I am starting out with CUDA programming and as a beginning to implementing a particle integrator, I made an integrator class which holds data about particles and should be able to integrate it. The data comes from another container class, and I want to allocate this data on the unified memory. For this purpose, I have a member function '_allocate', all it does is call cudaMallocManaged for the member variables. Now I was wondering in what kind of functional keyword I should wrap this function.
I read that you cannot use 'global' in a class definition, right now I am using both host and device, since unified memory should be available to both host and device, but I'm not sure if this is the correct way.

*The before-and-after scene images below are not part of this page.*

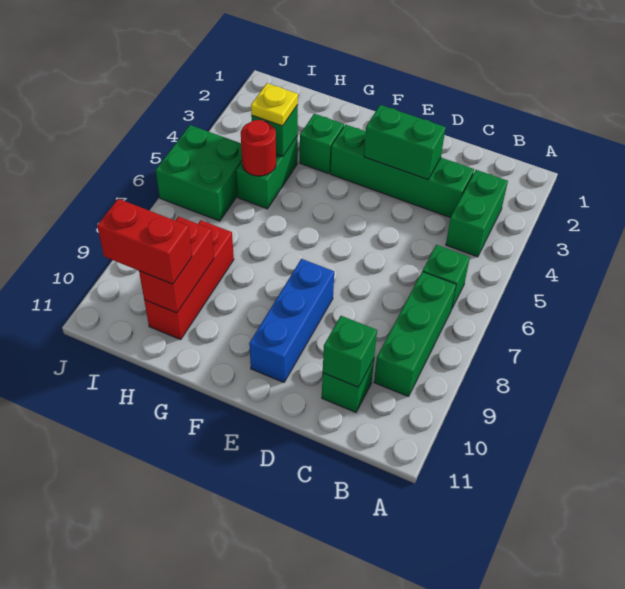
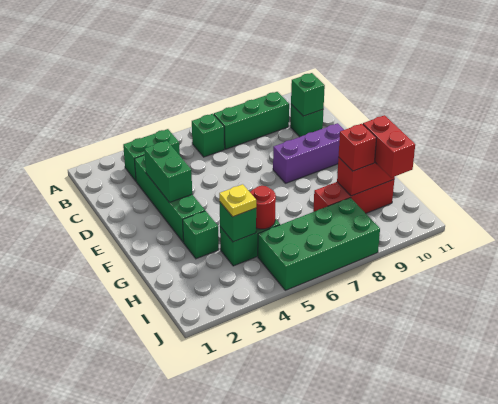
blue 1x3 brick [249,259,334,382] -> purple 1x3 brick [273,123,344,183]
none -> red 1x1 brick [339,124,376,171]
green 2x2 brick [156,125,242,221] -> green 2x4 brick [258,198,380,290]

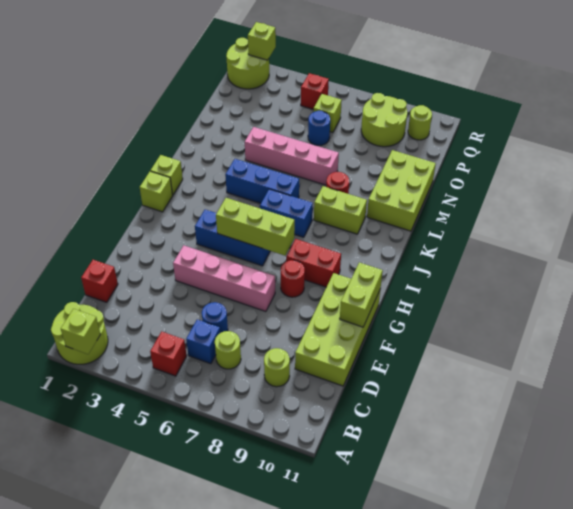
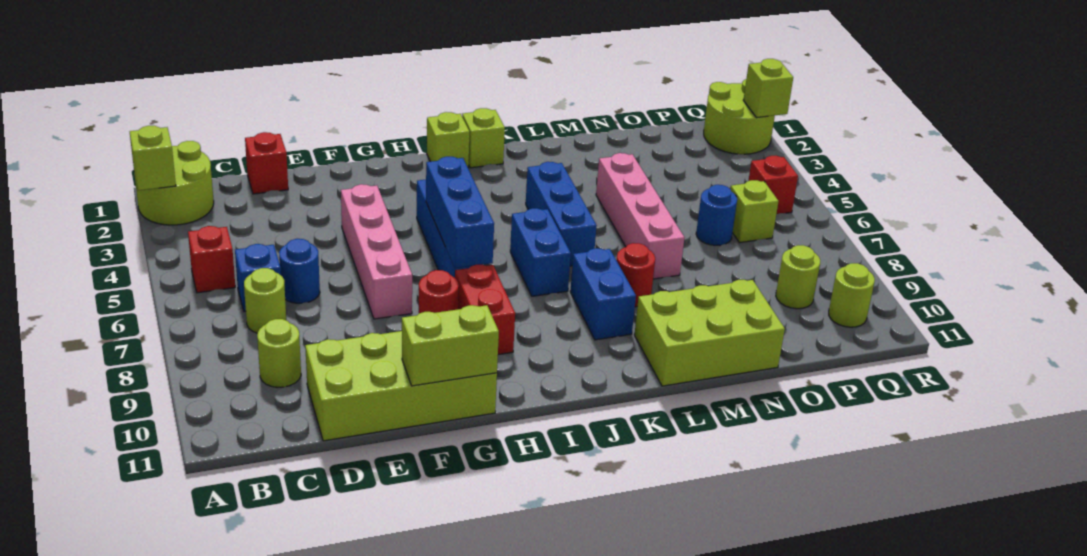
lime 1x3 brick [216,198,295,256] -> blue 1x3 brick [426,157,494,268]
lime 1x2 brick [314,186,367,234] -> blue 1x2 brick [570,248,636,340]
lime 2x2 round brick [361,93,407,147] -> lime 1x1 round brick [776,245,820,309]

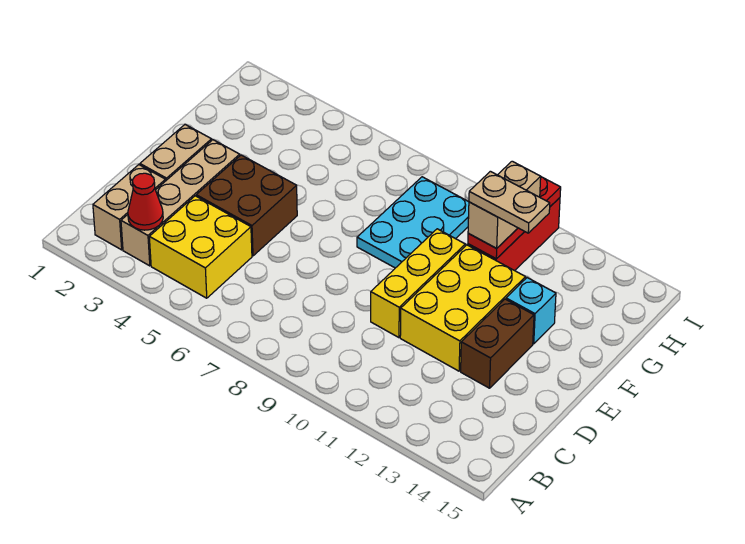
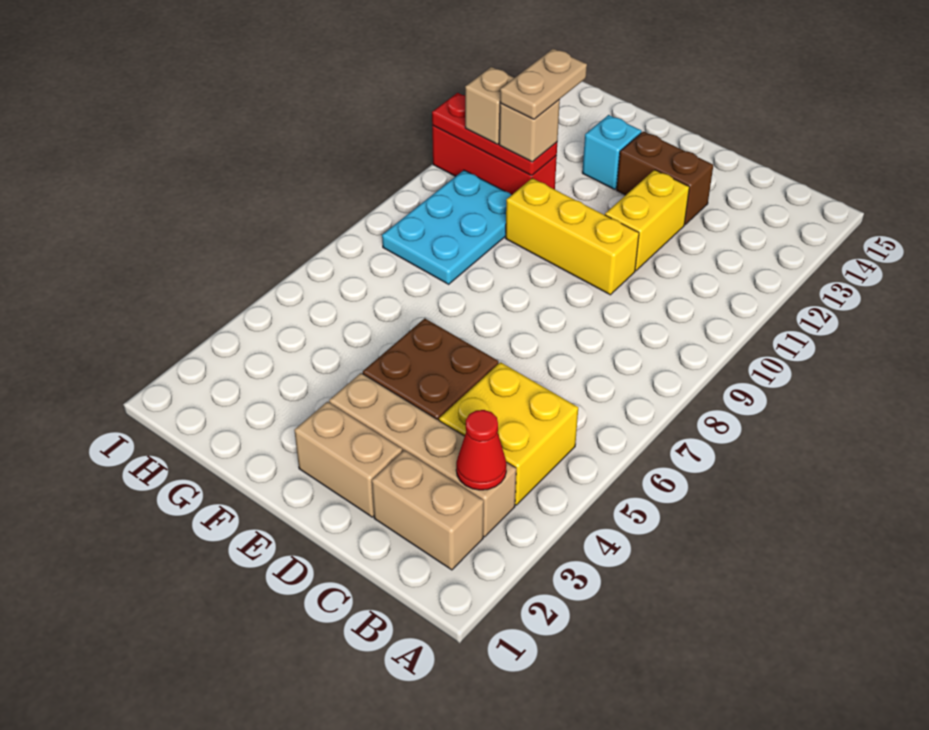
yellow 2x3 brick [400,245,526,371] -> yellow 1x2 brick [605,170,689,271]
cyan 2x3 plate [357,177,469,268] -> cyan 2x3 plate turned to [382,170,511,284]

This is the class I'd like to implement this in:
template <typename T>
class Leapfrog : public Integrator<T> {
public:
...
private:
T *positions;
T *masses;
T *velocities;
T *types;
__device__ __host__ bool _allocate();
__device__ __host__ bool _free();
__device__ __host__ bool _load_data();
};
// allocates space on the unified memory for the
// private variables positions, masses, velocities, types
template <typename T>
__host__ __device__ void Leapfrog<T>::_allocate(){
cudaMallocManaged(&positions, particleset.N*3*sizeof(T));
cudaMallocManaged(&masses, particleset.N*sizeof(T));
cudaMallocManaged(&velocities, particleset.N*3*sizeof(T));
cudaMallocManaged(&types, particleset.N*sizeof(T));
}
I don't know if this is relevant for the functional keyword, but I also want to check cudaError after the allocation to see if it was successful
Every callable that can be called on device only, should be decorated with
__device__
. and if host only should be decorated with__host__
.You use
__host__ __device__
only for callable that will be called on both host and device.cudaMallocManaged
is host only code:so your code can only work on host.